◆ Directions ◆
Return the lines below in which the string "vous" occurs.

Collected data:
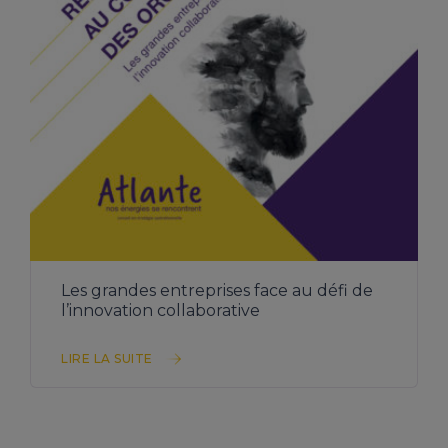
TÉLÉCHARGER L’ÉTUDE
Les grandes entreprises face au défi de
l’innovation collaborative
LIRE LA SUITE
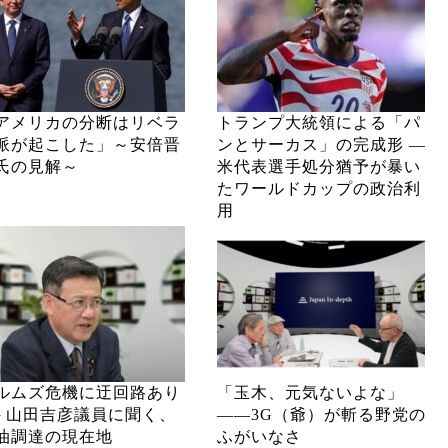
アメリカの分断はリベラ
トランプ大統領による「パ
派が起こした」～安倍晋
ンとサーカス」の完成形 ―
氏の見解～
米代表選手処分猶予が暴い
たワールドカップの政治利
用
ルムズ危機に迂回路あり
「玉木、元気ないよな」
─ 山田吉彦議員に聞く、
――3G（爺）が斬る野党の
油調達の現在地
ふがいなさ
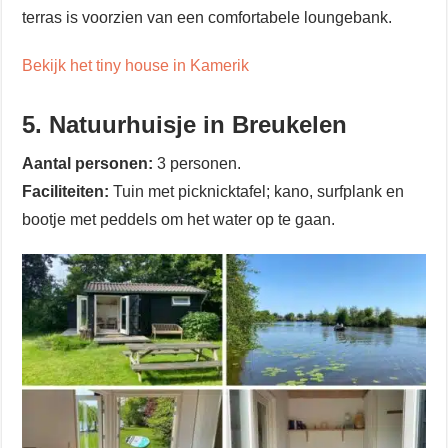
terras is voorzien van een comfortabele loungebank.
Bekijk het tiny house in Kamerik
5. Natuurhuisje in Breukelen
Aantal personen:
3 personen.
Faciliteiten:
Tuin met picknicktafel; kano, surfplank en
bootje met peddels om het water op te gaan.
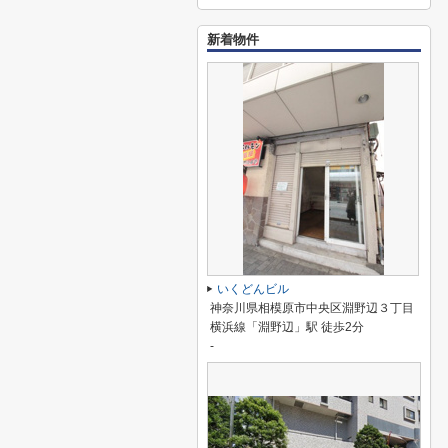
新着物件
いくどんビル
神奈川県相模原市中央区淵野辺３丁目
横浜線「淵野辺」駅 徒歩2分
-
--
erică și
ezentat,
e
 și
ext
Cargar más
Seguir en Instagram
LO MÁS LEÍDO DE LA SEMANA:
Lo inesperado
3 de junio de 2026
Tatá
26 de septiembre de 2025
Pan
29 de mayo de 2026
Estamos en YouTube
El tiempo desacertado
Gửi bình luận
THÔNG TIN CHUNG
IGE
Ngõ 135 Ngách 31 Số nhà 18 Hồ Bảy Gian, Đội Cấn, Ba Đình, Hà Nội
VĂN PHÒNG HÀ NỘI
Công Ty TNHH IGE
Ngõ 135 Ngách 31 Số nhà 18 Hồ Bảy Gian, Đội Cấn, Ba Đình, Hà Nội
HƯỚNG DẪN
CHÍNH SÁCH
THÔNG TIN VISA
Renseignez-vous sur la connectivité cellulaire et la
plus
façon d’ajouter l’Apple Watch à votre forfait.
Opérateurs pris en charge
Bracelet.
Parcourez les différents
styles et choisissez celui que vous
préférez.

◆ Answer for this exercise ◆
Renseignez-vous sur la connectivité cellulaire et la
styles et choisissez celui que vous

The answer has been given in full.